Yes, so for the shash implementations of "crc32" and "crc32c", it is
defined by the implementation. But that doesn't mean shash should
specify that this is the case for all algorithms.

> > > >
> > > > > ... and from 20 years of
> > > > > experience I would say many algorithm specifications are not exactly
> > > > > very clear on the byte order at all, often assuming this to be
> > > > > "obvious". (and if it's not little-endian, it's not obvious to me ;-)
> > > > >
> > > >
> > > > I agree that not all specs are crystal clear on this. But it is still
> > > > the algorithm that needs to define this.
> > > >
> > > In an ideal world, probably. In the real world, it is entirely possible
> > > for an implementation to expect the key bytes in a different order.
> > > Would not be the first time I run into that.
> > >
> >
> > Of course.

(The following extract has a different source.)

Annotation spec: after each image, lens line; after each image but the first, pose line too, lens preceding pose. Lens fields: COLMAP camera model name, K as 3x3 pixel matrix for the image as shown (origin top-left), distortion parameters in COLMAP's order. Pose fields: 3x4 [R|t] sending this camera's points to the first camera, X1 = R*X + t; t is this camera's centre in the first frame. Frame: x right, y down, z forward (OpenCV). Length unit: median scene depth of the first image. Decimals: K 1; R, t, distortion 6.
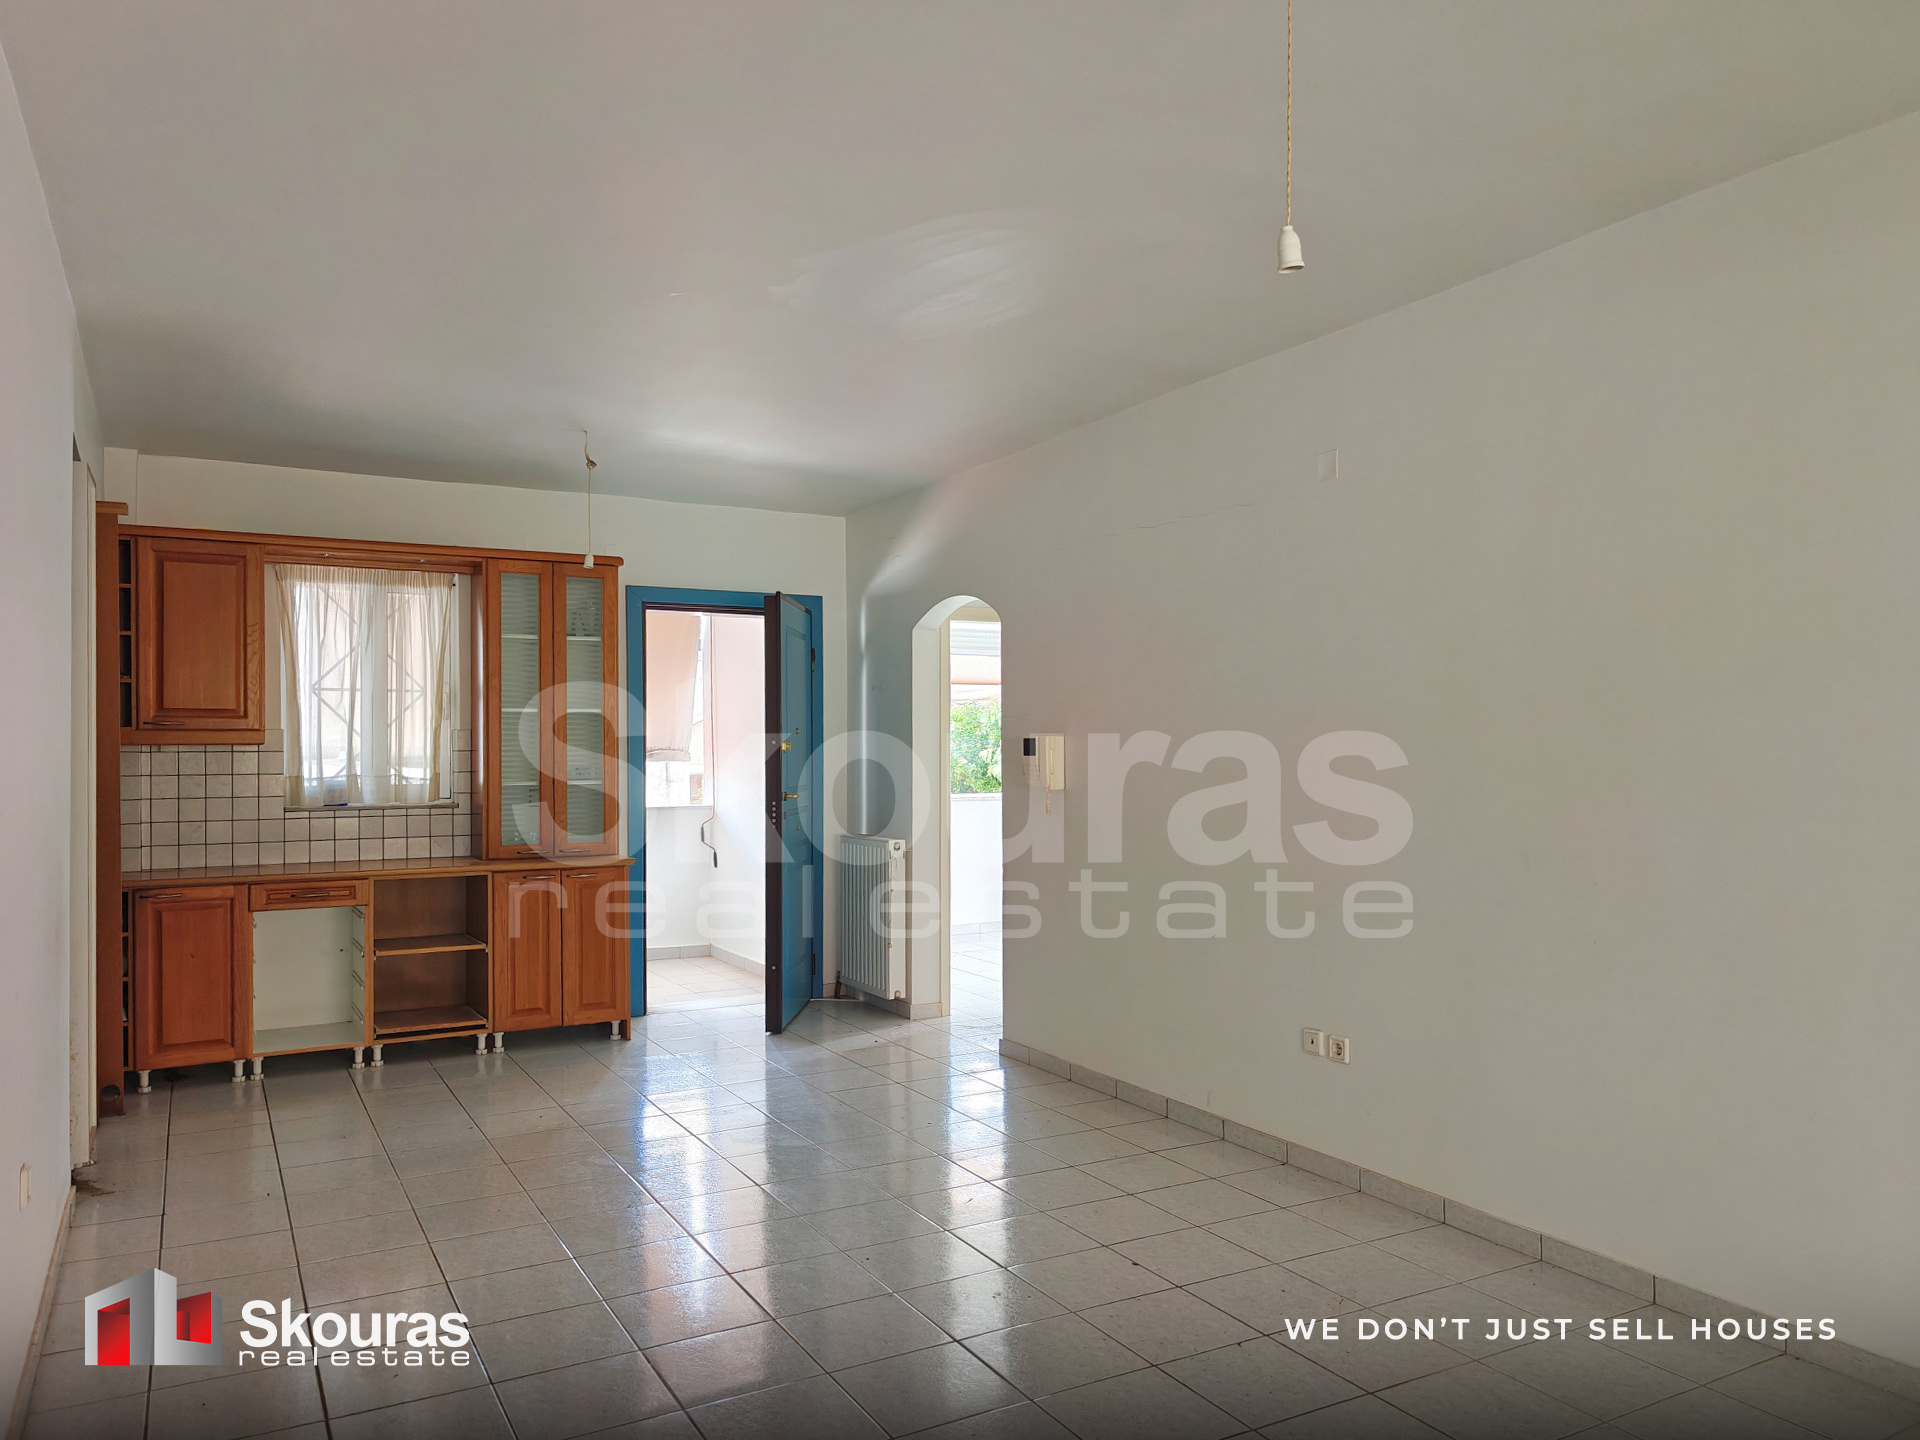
lens RADIAL K [[1349.3, 0, 980.9], [0, 1349.3, 741.1], [0, 0, 1]] dist [0.026699, -0.027115]
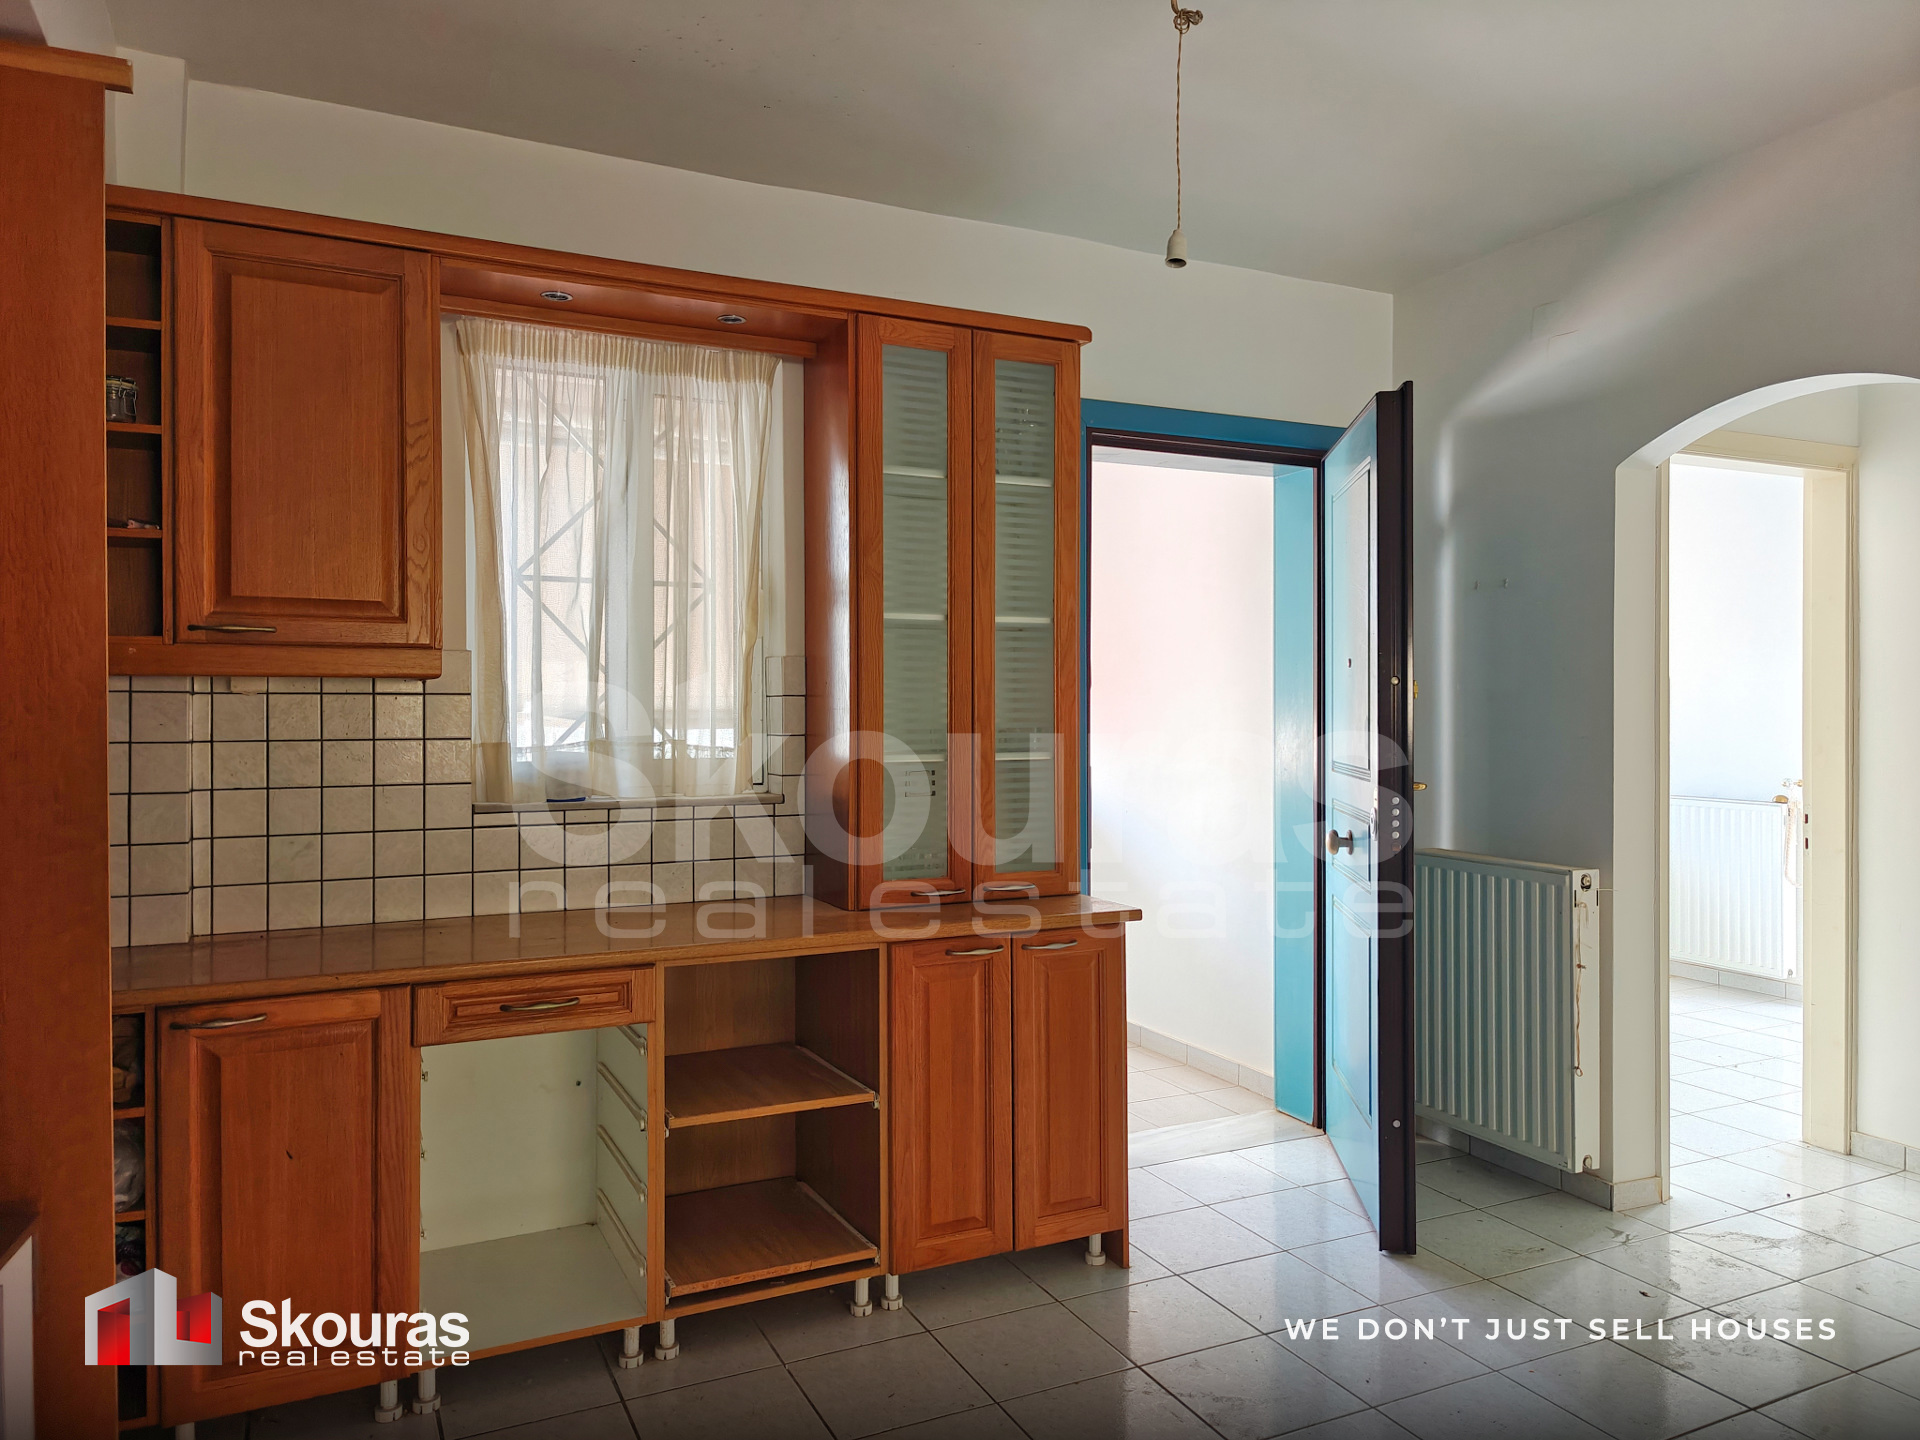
lens RADIAL K [[1349.3, 0, 989.4], [0, 1349.3, 699.9], [0, 0, 1]] dist [0.026699, -0.027115]
pose [[0.998019, 0.004272, -0.062767, -0.291820], [-0.004123, 0.999988, 0.002489, 0.007903], [0.062777, -0.002225, 0.998025, 0.512827]]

But that is not the point. The skcipher API cannot possibly
> > reason about byte orders of all current and future algorithms that it
> > may ever encapsulate.
> >
> Well, so far I got the impression that at least the intention is
> to follow the cipher specification. That's a start. You could add
> some generic rules on top of that, like "if the specification is
> word based and does not mandate a byte order, than these words
> shall be stored in little-endian byte order". It's not that hard.
> You really don't need to know "future algorithm" details for that.
>

I am not saying it is hard. I am saying it is wrong. The skcipher
API's job is not to fill holes in the algorithm's specification.